**What to produce:** In the motor thread below, turn the paragraph that begins "I'll be the first to admit" into a short bulleted list that keeps its main facts.

# Need Some Help, Motor ID



## oldfart36 (Nov 10, 2015)

Need Some Help, Motor ID

I'll be the first to admit, I don't know much about these "over the front wheel" motor setups! I recently made a deal to buy a barn full of stuff. Picking up a bunch of goodies, and this is in the load. Looks early 60s to me, any info would be apprieciated. Maker, size, Hp, and value. Motor has not been run in years, but is NOT froze up. Thanks, Chris.


----------



## bairdco (Nov 10, 2015)

I think they're a whopping 1 horsepower.  Pretty sure they're the same as the Tanaka bikebug. They had a few different variations over the years. Some had a big ugly shroud that made it look like a vacuum cleaner over your fender.

Value-wise, I've seen them running go for 1-150.


----------



## oldfart36 (Nov 11, 2015)

bairdco said:


> I think they're a whopping 1 horsepower.  Pretty sure they're the same as the Tanaka bikebug. They had a few different variations over the years. Some had a big ugly shroud that made it look like a vacuum cleaner over your fender.
> 
> Value-wise, I've seen them running go for 1-150.





Thanks, Ya, in this load, there is one of those, "looks like it's in a suitcase" motors as well. They are pretty ugly!


----------



## Ross (Nov 13, 2015)

If it sparks a $20. Gas bike carb will make it run great. With new carb you can switch to gravity feed gas tank rather than trying to repair pump and orig. carb. They are pretty cool to ride !


Sent from my iPhone using Tapatalk


----------

**Exercise data:**
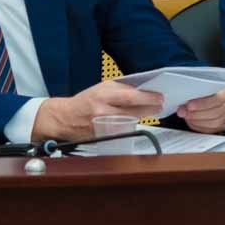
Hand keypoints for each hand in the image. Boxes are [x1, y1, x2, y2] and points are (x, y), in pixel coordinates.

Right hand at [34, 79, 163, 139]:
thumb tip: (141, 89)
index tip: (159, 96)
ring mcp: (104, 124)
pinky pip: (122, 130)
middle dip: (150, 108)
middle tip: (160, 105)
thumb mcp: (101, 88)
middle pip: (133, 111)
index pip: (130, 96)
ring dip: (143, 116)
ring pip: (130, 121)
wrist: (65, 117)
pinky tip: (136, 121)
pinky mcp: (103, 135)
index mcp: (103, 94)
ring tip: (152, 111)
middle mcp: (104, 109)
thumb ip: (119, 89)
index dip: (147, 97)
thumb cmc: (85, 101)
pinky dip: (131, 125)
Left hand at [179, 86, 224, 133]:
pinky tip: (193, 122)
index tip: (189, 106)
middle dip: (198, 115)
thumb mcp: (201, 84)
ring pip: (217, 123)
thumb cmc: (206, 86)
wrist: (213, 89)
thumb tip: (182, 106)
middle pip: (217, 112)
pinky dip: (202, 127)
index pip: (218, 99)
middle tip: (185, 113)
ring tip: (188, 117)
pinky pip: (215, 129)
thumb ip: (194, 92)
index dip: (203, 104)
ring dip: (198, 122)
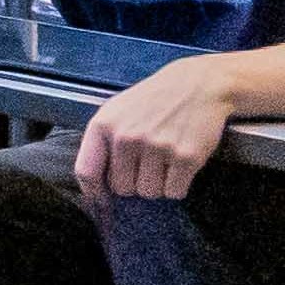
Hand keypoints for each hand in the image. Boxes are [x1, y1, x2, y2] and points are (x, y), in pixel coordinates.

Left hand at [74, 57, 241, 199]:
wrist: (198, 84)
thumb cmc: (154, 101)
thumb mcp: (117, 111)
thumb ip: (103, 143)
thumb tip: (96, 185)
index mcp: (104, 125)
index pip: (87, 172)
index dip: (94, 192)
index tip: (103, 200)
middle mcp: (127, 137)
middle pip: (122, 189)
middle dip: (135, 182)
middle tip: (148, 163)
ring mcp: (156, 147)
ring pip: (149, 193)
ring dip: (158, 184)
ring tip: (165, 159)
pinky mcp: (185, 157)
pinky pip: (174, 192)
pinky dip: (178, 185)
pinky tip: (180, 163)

**Answer for this exercise:**
- The poster knows little about "over the front wheel" motor setups.
- The motor is part of a load from a barn full of stuff the poster recently agreed to buy.
- To the poster, it looks early 60s.
- The poster asks for its maker, size, horsepower, and value.
- The motor hasn't run in years but is not frozen.
- The post is signed Chris.